Il semble acquis que les pharmaciens volontaires pour cette expérimentation seront rémunérés, même si aucun montant n’a été arrêté ni même discuté pour l’heure. Pour les syndicats de pharmaciens, l’expérimentation est donc un premier pas accueilli avec enthousiasme dans la perspective des négociations conventionnelles. Même les syndicats de médecins approuvent : « La délivrance quotidienne est une charge de travail supplémentaire, qui repose actuellement sur le bénévolat absolu des pharmaciens. Bien sûr que cela doit faire l’objet d’une rémunération particulière ! Dire qu’il faut mettre au point une expérimentation pour enfin payer les gens pour un boulot qu’ils font déjà, c’est à désespérer ! », assène Claude Bronner, vice-président de la Fédération des médecins de France. Mêmes réactions parmi les acteurs de terrain (lire aussi les témoignages ci-contre) : « C’est un premier pas très positif vers la reconnaissance des missions de santé publique que le pharmacien assure à l’officine, souligne Stéphane Robinet, président fondateur de l’association Pharm’Addict, qui regroupe des pharmaciens impliqués en addictologie. Je suis totalement favorable à une rémunération pour cette action, qui est un accompagnement bien plus large qu’une surveillance des 10 minutes de prise du médicament en sublingual ». Ces pharmaciens qui délivrent déjà de la buprénorphine soulignent en effet qu’il ne s’agit pas de fliquer le patient mais bien d’instaurer la confiance et le dialogue pour expliquer le mode de prise du médicament et suivre le ressenti sur l’efficacité pour prévenir d’éventuels mésusages.

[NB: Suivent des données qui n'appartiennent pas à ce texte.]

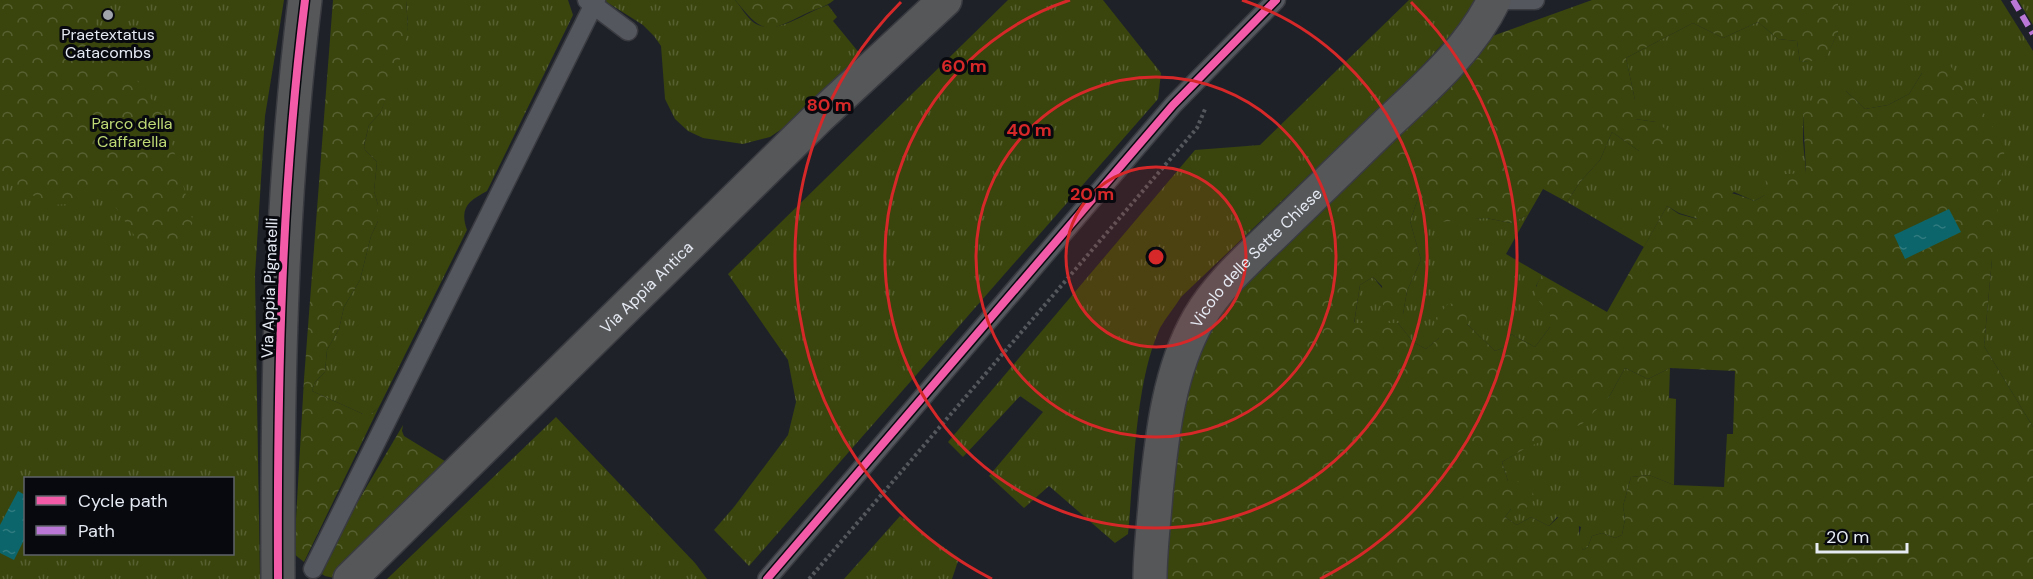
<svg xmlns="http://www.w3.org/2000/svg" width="2033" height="579" viewBox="0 0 2033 579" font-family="'DM Sans',sans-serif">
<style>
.grass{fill:url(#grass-tufts);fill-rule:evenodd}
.forest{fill:url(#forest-crowns);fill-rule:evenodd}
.water{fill:url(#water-ripples)}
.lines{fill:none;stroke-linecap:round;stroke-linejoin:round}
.lane-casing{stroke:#393b41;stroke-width:21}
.secondary-casing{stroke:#393b41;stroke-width:36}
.path{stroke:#54575c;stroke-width:4;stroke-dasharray:3 3;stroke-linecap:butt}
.lane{stroke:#55575e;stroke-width:18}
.secondary{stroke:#565759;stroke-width:33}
.quiet{stroke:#ba77d6;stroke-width:6;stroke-dasharray:12 6;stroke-linecap:butt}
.cycleway-casing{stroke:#07090f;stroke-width:11}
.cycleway{stroke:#f35aa7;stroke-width:8}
.ring{fill:none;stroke:#d62828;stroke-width:3}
.poi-dot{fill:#a0a4ac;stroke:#07090f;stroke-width:2}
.labels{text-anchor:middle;stroke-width:6;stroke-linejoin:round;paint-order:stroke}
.poi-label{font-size:16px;fill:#e6eaf3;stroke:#07090f}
.park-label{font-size:16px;fill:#bfd975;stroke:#07090f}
.street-label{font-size:16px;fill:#e6eaf3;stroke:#07090f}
.centre{fill:#d62828;stroke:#07090f;stroke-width:3}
.ring-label{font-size:18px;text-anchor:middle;font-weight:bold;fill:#d62828;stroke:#07090f;stroke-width:6;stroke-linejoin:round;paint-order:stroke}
</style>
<defs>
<pattern id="grass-tufts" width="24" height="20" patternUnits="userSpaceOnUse" patternTransform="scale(1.5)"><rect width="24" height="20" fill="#39450d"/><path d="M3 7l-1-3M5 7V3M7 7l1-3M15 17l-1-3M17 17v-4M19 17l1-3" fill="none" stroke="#566031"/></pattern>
<pattern id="forest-crowns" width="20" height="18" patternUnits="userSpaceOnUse" patternTransform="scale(1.5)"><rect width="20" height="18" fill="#39450d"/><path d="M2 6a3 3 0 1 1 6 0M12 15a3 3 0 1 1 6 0" fill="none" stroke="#566031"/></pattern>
<pattern id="water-ripples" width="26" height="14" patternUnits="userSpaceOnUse" patternTransform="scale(1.5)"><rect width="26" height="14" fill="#0b656a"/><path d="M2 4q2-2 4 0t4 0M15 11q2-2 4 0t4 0" fill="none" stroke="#2f7b80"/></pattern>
</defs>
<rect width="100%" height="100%" fill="#1e2128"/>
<path class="grass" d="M0,0H284L265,116L255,275L260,579H0ZM26,478H232V554H26Z
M406,0H568L573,15L487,191C469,201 459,207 467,230L379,407L371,414H363L312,391L315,382L325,372L327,350L339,329L344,307L360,280L371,236L378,221V205L374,191L377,162L365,150L364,146L369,125L381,112L408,28Z
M605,0H735C741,7 746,16 753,22C775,38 805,12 828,5L837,17L833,21L865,60L792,122L770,137L743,144L703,138L688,131L675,119L665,99L661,46L654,36L643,25L605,1Z
M1008,0H1103L1161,73L1158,99L749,566L714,530L734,507L788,435L796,402L788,360L728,274Z
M1409,0H1477L1471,13L1412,77L1181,297C1175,307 1166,317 1160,328C1135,382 1134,473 1128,534L1115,543L1049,486L1024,508L989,476L1043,412L1020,396L963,457L948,442L1195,150L1260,145Z
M1838,0H2001L2033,51V427L1984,346L1992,259L1922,73L1909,94L1888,105L1865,109L1846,91L1803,114V141L1806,173L1754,201L1734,192L1698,219L1679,213L1667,206L1644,247L1567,202L1580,182L1600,160L1612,132L1639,151L1656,122L1635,119V100L1626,58L1693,23L1723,38L1758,22L1778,39L1797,41L1800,62L1825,59L1838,32Z
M2018,0H2033V25Z
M1419,196L1466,219L1486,218L1511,223L1528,215L1506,254L1542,275L1536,286L1550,313V327L1535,347L1511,334L1505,347L1495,351L1467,324L1439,338L1426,349L1413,342L1398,323L1354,324L1360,285L1373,277L1403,314L1407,291L1421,260L1410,221Z
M1625,368L1648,379L1670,368L1669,398L1676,399L1674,485L1649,475L1631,477L1623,506L1625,519L1622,535L1615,538L1602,533L1592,536L1588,547L1583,550L1578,541L1581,527L1557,517L1549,526L1531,517L1517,525L1505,517L1511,509L1508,481L1502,462L1609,397Z
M556,417L695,563L707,579H387Z
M900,516L959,558L952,579H844Z"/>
<path class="forest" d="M0,0H81L106,40L165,117L193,222L184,241H138L103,188L91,191L88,203L51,205L0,178Z
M333,0H406L408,28L405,45L381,112L369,125L364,145L365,150L377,162L374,191L378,205V221L371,236L360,280L344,307L339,329L327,350L325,372L315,382L312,391L363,414H371L379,407L304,562L294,554L304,379Z
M735,0H834C826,7 815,9 805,14C766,34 763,34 735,0Z
M1592,0H1838V32L1825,60L1800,62L1797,41L1778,39L1758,22L1723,38L1693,23L1626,58L1635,100V119L1656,122L1671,133L1663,150L1639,151L1612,132L1600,160L1580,182L1567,202L1543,189L1528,215L1511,223L1486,218L1440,222L1419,196L1410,221L1421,260L1407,291L1403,314L1383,305L1382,286L1373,277L1360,285L1354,323H1398L1413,342L1426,349L1439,338L1434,320L1449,303L1466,308L1467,324L1495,351L1505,347L1511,334L1535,347L1550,327V313C1536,299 1530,294 1542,275L1607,312L1667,206L1679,214L1697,219C1698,213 1699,204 1702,200C1714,184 1740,195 1754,201L1765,195L1766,175L1806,173L1803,114L1823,92L1846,91L1865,109L1888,105L1909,94L1922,73L1947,62L1967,87L2005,146L1992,259L1984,346L2033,427V579H1158L1176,407L1215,309L1487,38ZM1625,368L1648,379L1670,368L1735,371L1733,434H1727L1724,487L1674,485L1649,475L1631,477L1623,506L1625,519L1622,535L1615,538L1602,533L1592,536L1588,547L1583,550C1577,538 1581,529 1577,516L1565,511L1549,526L1531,517L1517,525L1505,517L1511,509L1524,510L1535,499L1529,482L1508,481L1502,462L1526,448L1582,424L1609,397Z
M403,425L402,431L404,436L448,463L334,578L325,576L317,571Z"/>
<path class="water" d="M1949,209L1961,232L1905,259L1894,235Z
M18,491L25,495V538L14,560L0,553V525Z"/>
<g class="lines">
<g class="lane-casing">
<path id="lane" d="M587,0L628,31
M1505,0H1535
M313,569L596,0
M767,579L1173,105L1276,0"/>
</g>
<g class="secondary-casing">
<g id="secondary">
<path d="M278,579C277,385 281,192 305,0"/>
<path id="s1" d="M350,579L819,117L945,0"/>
<path id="s2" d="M1150,579C1150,550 1154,522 1156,493C1162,435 1169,370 1199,318C1218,285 1250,257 1277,231C1313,196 1349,161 1385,126C1424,89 1470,50 1494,0"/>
</g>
</g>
<path class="path" d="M809,579L1197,128L1206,107"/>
<use href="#lane" class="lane"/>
<use href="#secondary" class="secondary"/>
<path class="quiet" d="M2013,0L2033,34"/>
<g class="cycleway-casing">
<path id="cycleway" d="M278,579C277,385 281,192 305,0
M767,579L1173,105L1276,0"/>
</g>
<use href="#cycleway" class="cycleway"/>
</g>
<circle cx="1156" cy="257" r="90" fill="#d62828" fill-opacity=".12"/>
<g class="ring">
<circle cx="1156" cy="257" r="90"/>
<circle cx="1156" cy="257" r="180"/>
<path d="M1242 0A271 271 0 1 1 1070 0"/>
<path d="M992 579A361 361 0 0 1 901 2M1411 2A361 361 0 0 1 1320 579"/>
</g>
<circle class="poi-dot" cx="108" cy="15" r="6"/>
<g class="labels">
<g class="poi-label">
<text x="108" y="40">Praetextatus<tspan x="108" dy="18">Catacombs</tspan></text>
</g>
<g class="park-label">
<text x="132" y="129">Parco della<tspan x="132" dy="18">Caffarella</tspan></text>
</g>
<g class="street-label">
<text dy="6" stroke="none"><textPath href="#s2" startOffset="351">Vicolo delle Sette Chiese</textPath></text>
<text transform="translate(269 288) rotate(-88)" y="6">Via Appia Pignatelli</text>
<text dy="6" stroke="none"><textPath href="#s1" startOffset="416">Via Appia Antica</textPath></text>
</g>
</g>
<circle cx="1156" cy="257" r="9" class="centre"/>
<g class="ring-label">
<text x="964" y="72">60 m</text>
<text x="829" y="111">80 m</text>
<text x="1029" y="136">40 m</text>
<text x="1092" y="200">20 m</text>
</g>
<rect x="24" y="477" width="210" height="78" fill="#07090f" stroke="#60636a" stroke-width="1.5"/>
<rect x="36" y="496" width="30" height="9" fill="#f35aa7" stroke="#60636a" stroke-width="1.5"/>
<text x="78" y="507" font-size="18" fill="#e6eaf3">Cycle path</text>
<rect x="36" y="526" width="30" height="9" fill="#ba77d6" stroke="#60636a" stroke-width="1.5"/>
<text x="78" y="537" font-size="18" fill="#e6eaf3">Path</text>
<path d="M1817 543v9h90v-9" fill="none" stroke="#e6eaf3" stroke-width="3"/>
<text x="1826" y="543" font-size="18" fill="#e6eaf3" stroke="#07090f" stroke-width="4.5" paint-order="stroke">20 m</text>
</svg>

Pour ceux qui ont dispensé des TSO dès leur arrivée sur le marché en 1996, il s’agit en réalité de revenir à la situation de l’époque où un petit noyau dur de médecins et pharmaciens en contacts étroits ont mis sur pied la prise en charge des premiers patients substitués. Tout l’enjeu étant désormais d’assurer cette qualité de soins à près de 150 000 personnes. La seconde réunion du comité de pilotage, qui devrait se tenir prochainement, promet donc d’être animée !

TÉMOIGNAGES

BERNARD PÉNICAUD, titulaire à Niort (Deux-Sèvres)

Le temps du bénévolat et du militantisme est passé, je suis ravi de constater que nos tutelles en prennent conscience. L’idée de poser le cadre formel des entretiens pharmaceutiques qui reconnaissent cette mission, que les pharmaciens n’avaient pas attendu pour assumer, est une très bonne nouvelle. Ce n’est pas tant le montant de la rémunération qui compte, mais enfin la valorisation et la reconnaissance de notre travail et de notre investissement. Mais attention à ne pas nous mettre sur pied la même usine à gaz que pour les patients asthmatiques sinon, personne ne saura faire !

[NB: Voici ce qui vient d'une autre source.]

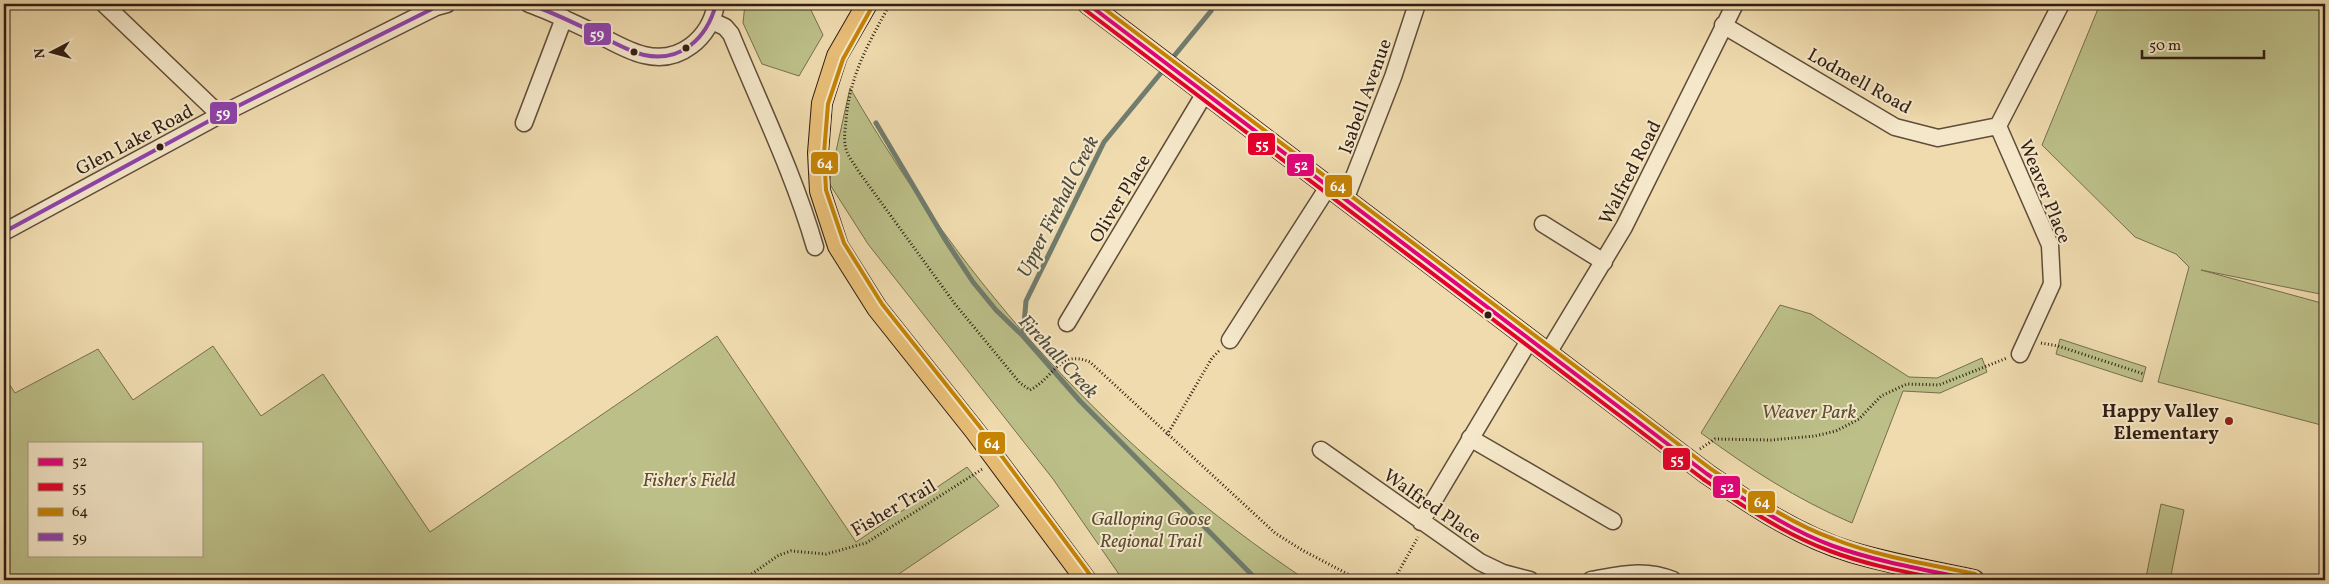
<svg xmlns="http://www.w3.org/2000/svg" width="2329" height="584" font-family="Vollkorn,serif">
	<rect width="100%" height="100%" fill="#efdbae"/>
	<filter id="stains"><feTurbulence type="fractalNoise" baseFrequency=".004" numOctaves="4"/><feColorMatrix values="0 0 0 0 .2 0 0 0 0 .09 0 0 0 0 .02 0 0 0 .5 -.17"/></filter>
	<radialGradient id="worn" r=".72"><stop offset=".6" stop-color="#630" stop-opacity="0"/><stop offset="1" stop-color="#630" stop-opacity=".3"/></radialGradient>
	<path fill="#bcbf88" stroke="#766e4d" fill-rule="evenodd" d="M745,4H808L823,35L799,76L762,64L743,23Z
		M2100,4H2325V295L2201,270L2325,304V426L2158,382L2189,267L2176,254L2135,237L2042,145Z
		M850,88C967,290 1112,450 1306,580H1123L1053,479L868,244L829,183Z
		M1780,305L1811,314L1909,377L1937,378L1982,358L1987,372L1940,393L1903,391L1852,523C1796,499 1750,469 1701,433Z
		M717,336L856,542L967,467L999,506L890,580H4V376L15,393L98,349L133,400L213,346L261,416L323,374L430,532ZM29,443H201V555H29Z
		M2060,339L2146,367L2142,382L2056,354Z
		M2161,504L2184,510L2170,580L2146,577Z"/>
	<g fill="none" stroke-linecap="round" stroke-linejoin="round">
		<path stroke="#707c6d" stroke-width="5" d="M1170,61L1211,11L1213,4
			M876,123L946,241L973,282L996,310L1023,336L1080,401L1257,580
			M1023,336L1026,301L1104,142L1165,68"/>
		<g stroke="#604d39" stroke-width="19">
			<path id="minor" d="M104,4L220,115
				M529,4C552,12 573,23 595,33C611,41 627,51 644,55C680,64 710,38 716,4
				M712,21L725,27L731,34C760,105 794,174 815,247
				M1723,25L1895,127L1938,138L1998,126
				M524,123L564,18
				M1998,126L2050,245L2052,284L2020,354
				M1998,126L2061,4
				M1345,200L1393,77L1417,4
				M1543,224L1604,262
				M4,232L220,115L436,7L447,4
				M1067,323L1205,93
				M1230,340L1328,187
				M1548,353L1624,227L1735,4
				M1470,438L1613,521
				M1321,450L1480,562L1503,573L1530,580
				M1421,522L1530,339
				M1591,580C1620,575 1644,568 1673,580"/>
		</g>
		<g stroke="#311e12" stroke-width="22">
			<path id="major" d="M867,4L837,56L822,103L818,153L820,191L838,246L877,308L975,431L1086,580
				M1088,4L1707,474C1751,504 1798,536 1851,552C1891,564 1933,571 1974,580"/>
		</g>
		<path stroke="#311e12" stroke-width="3" stroke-dasharray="1 2.5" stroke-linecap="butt" d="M890,4C869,42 849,77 846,121C845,131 843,142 847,152C850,159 855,165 859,172L955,304L1020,383L1030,390C1054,378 1059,349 1090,362L1275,533L1302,550L1359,580
			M2041,343L2058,346L2144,374
			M1167,435L1212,358L1219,351
			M1700,449L1715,439L1771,440L1815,436L1836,431L1859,419L1881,396L1907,384L1939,385L2007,358
			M743,580L779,555L791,551L826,554L866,543L984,468
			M1394,580L1418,537"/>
		<use href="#minor" stroke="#f5e8ca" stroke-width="16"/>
		<use href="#major" stroke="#e8be77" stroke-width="20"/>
		<g stroke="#f5e8ca" stroke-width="8">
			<path id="bus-1" d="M1088,4L1707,474C1747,501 1787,529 1833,546C1878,562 1927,570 1974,580"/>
		</g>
		<g stroke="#f5e8ca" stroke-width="8">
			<path id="bus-2" d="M1084,9L1703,479C1743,506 1784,534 1830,551C1867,565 1906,572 1945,580"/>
		</g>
		<g stroke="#f5e8ca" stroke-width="8">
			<path id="bus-3" d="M1098,4L1711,469C1750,495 1789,523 1834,539C1879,557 1928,564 1975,574
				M872,7L843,59L828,104L824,153L826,190L844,243L882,304L980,427L1091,576"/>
		</g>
		<g stroke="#f5e8ca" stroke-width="8">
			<path id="bus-4" d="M529,4C552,12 574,23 595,33C611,41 627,51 644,55C681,63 707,38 716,4
				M4,232L220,115L436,7L447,4"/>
		</g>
		<use href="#bus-1" stroke="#e5007d" stroke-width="4"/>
		<use href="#bus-2" stroke="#e4002b" stroke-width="4"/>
		<use href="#bus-3" stroke="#c68404" stroke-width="4"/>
		<use href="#bus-4" stroke="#8e44ad" stroke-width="4"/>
	</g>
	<g fill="#311e12" stroke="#f5e8ca" stroke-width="2">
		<circle cx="686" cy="48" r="4.5"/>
		<circle cx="634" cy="52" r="4.5"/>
		<circle cx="160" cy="147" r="4.5"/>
		<circle cx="1488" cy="315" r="4.5"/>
	</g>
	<circle fill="#8f2418" stroke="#f5e8ca" stroke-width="2" cx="2229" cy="421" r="5"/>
	<g text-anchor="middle" stroke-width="4" stroke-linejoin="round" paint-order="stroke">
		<g font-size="19" fill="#311e12" stroke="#f5e8ca">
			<text transform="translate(1860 80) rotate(29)" y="7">Lodmell Road</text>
			<text transform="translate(1364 96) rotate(-70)" y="7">Isabell Avenue</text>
			<text transform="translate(134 139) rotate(-28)" y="7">Glen Lake Road</text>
			<text transform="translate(1629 172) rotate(-63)" y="7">Walfred Road</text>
			<text transform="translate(2046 191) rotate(68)" y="7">Weaver Place</text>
			<text transform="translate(1119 198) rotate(-59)" y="7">Oliver Place</text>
			<text transform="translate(1433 505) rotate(35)" y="7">Walfred Place</text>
			<text transform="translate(893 507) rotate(-30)" y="7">Fisher Trail</text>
		</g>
		<g font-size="19" font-weight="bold" fill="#311e12" stroke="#f5e8ca" text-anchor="end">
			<text x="2219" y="417">Happy Valley<tspan x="2219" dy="22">Elementary</tspan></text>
		</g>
		<g font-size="19" font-style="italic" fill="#5b4e35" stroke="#f5e8ca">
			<text x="1809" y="418">Weaver Park</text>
			<text x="689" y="486">Fisher's Field</text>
			<text x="1151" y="525">Galloping Goose<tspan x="1151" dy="22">Regional Trail</tspan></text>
		</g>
		<g font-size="20" font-style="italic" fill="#504d3f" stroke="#f5e8ca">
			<text transform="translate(1057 206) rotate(-63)" y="7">Upper Firehall Creek</text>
			<text transform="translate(1059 356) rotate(47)" y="7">Firehall Creek</text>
		</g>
	</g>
	<g stroke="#f5e8ca" stroke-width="2">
		<rect x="583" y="22" width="29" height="24" rx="5" fill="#8e44ad"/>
		<rect x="209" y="101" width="29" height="24" rx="5" fill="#8e44ad"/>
		<rect x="1247" y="132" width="29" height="24" rx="5" fill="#e4002b"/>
		<rect x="810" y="151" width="29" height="24" rx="5" fill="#c68404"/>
		<rect x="1286" y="153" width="29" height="24" rx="5" fill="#e5007d"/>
		<rect x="1324" y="174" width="29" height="24" rx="5" fill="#c68404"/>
		<rect x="977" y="431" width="29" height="24" rx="5" fill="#c68404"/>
		<rect x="1662" y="447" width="29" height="24" rx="5" fill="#e4002b"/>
		<rect x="1712" y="475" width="29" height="24" rx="5" fill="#e5007d"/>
		<rect x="1747" y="490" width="29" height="24" rx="5" fill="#c68404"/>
	</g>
	<g font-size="14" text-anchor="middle" font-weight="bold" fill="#fff">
		<text x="597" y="39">59</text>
		<text x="223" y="118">59</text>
		<text x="1262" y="149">55</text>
		<text x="825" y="168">64</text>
		<text x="1301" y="170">52</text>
		<text x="1338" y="191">64</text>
		<text x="992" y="448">64</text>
		<text x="1677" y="464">55</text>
		<text x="1727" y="492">52</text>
		<text x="1762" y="507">64</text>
	</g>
	<rect width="2329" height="584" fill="none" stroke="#efdbae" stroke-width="20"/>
	<rect x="5" y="5" width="2319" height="574" fill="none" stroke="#311e12" stroke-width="2.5"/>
	<rect x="10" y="10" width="2309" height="564" fill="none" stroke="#311e12"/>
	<rect x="28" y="442" width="175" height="115" fill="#f5e8ca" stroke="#a79780"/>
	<rect x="38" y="458" width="25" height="8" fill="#e5007d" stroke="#a79780"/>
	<text x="72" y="466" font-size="15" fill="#311e12">52</text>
	<rect x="38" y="483" width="25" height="8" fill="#e4002b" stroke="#a79780"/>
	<text x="72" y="492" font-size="15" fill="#311e12">55</text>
	<rect x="38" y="508" width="25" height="8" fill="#c68404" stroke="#a79780"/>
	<text x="72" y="516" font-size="15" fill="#311e12">64</text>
	<rect x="38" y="533" width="25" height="8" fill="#8e44ad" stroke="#a79780"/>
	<text x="72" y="542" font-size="15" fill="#311e12">59</text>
	<g transform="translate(52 52) rotate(264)" stroke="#f5e8ca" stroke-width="4" paint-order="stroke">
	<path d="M0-4L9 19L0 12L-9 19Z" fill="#311e12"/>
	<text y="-8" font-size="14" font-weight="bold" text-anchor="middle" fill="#311e12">N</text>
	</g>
	<path d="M2142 50v8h122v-8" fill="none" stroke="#311e12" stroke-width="2.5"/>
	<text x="2149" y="50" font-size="15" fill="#311e12" stroke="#f5e8ca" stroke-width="4" paint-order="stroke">50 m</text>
	<rect width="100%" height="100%" filter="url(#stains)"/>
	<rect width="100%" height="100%" fill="url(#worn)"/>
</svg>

PATRICK FABRY, titulaire à Plouhinec (Finistère)

La forme de l’entretien pharmaceutique et la petite rémunération à la clé pourront convaincre certains confrères de se mettre à la substitution, mais il faudra des formations car la pharmacologie de ces traitements n’est pas vue en détail en formation initiale. C’est une première étape de reconnaissance et aussi de dédiabolisation auprès de certains confrères des traitements de substitution et des patients. J’ai vu ce matin une patiente qui est jeune maman, aide-soignante dans un foyer pour personnes handicapées. Ce ne sont pas tous des SDF ou des psychotiques sévères, le regard de la profession sur les usagers de drogue doit évoluer.

À RETENIR

• Une expérimentation sur la dispensation supervisée de buprénorphine est annoncée d’ici la fin de l’année.

• Même si aucun montant n’a été donné, les pharmaciens pour cette expérimentation seront rémunérés.

• Les syndicats de pharmaciens voient là une perspective d’entretiens pharmaceutiques sur les traitements de substitution aux opiacés et d’une rémunération négociée conventionnellement avec l’Assurance maladie.